2023
Cairn
Wolfgang Krieger, « L’État de droit et la politique de renseignement en Allemagne », Études françaises de renseignement et de cyber, ID : 10670/1.2brrqv
La politique allemande de renseignement est-elle marquée par le sceau du « Sonderweg » (l’exception) ? Étroitement contrôlés, les services allemands pâtissent pourtant de l’un des plus faibles taux de confiance en Europe. Second paradoxe, alors que leurs budgets augmentent, les services brillent par leur absence au sein de la « stratégie de sécurité nationale » du gouvernement fédéral rendue publique en 2021. Ce positionnement bancal résulte de plusieurs composantes. La première est historique : le renseignement n’a jamais constitué un élément clé pour la survie de la nation allemande.
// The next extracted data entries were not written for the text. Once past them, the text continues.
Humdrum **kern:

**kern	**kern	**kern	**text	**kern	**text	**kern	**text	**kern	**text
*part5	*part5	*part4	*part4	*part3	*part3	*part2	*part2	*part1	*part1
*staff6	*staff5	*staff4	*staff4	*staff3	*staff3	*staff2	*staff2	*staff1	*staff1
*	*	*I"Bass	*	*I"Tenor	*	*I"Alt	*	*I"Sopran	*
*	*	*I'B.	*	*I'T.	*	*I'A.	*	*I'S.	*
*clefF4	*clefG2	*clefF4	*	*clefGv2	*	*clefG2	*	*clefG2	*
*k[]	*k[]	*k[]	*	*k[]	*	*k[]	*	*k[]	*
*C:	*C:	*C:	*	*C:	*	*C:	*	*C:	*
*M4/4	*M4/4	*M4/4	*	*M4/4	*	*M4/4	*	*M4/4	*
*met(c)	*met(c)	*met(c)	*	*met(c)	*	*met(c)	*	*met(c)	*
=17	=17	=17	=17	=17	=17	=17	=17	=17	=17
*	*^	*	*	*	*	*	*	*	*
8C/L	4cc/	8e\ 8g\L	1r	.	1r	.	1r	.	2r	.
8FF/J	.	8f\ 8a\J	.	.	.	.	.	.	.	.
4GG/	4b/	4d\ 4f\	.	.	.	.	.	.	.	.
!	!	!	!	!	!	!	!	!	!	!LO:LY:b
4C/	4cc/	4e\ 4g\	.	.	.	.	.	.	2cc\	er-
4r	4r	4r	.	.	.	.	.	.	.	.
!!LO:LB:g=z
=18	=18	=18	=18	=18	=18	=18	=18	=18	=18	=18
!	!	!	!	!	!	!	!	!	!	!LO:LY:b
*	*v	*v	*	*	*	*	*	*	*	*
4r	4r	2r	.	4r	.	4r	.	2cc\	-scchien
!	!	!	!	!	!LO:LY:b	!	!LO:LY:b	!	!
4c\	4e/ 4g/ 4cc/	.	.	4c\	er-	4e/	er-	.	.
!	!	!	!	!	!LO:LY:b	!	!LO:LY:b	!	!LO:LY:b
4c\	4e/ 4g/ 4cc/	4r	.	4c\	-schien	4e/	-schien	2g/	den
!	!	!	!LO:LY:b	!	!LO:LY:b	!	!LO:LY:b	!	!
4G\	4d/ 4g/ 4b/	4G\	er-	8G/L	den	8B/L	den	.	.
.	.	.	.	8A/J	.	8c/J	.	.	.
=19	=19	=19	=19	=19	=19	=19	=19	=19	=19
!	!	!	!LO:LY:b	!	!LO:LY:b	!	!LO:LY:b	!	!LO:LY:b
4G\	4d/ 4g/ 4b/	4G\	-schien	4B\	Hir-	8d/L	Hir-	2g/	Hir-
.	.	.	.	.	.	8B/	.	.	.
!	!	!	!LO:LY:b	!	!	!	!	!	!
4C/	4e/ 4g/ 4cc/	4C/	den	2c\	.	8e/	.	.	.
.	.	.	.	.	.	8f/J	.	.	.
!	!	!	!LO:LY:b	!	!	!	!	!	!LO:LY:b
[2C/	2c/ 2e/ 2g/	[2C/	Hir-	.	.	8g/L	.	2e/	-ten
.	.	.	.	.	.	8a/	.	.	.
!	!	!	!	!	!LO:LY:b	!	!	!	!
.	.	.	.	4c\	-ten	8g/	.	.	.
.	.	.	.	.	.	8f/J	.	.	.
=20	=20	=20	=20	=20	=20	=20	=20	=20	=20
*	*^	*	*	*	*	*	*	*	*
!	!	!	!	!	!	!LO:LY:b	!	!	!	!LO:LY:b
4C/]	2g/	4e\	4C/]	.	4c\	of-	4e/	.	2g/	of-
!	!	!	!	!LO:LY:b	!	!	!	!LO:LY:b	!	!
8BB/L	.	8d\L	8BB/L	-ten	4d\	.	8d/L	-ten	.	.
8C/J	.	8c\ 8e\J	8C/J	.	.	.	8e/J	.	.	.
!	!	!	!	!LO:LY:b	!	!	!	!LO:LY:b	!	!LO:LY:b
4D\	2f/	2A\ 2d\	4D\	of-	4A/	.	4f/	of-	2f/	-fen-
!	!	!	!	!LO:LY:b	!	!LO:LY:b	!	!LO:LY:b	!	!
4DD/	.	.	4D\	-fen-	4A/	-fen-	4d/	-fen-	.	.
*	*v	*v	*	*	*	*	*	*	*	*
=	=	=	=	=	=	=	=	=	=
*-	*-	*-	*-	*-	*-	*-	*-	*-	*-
En outre, la présence des forces américaines depuis les années 1950 n’a pas incité à renforcer le dispositif de renseignement. La seconde est politique : chaque acteur politique souhaite appliquer sa marque sur la question du renseignement, véritable précipité des rapports de pouvoir. Les Länder ont ainsi imposé une gouvernance éclatée du renseignement intérieur. La loi sur le renseignement extérieur en 2016, marquée par le traumatisme de l’affaire Snowden (2013), a réaffirmé les pouvoirs de la commission de contrôle parlementaire (PKGr). Enfin, le poids de la Cour constitutionnelle est majeur dans l’encadrement strict des services ; elle a ainsi percuté la mise en œuvre des capacités de surveillance électronique. De fait, le renseignement se glisse au cœur des débats politiques, certains journalistes et responsables politiques estimant une réforme indispensable pour bâtir une puissance en la matière à la hauteur du pays.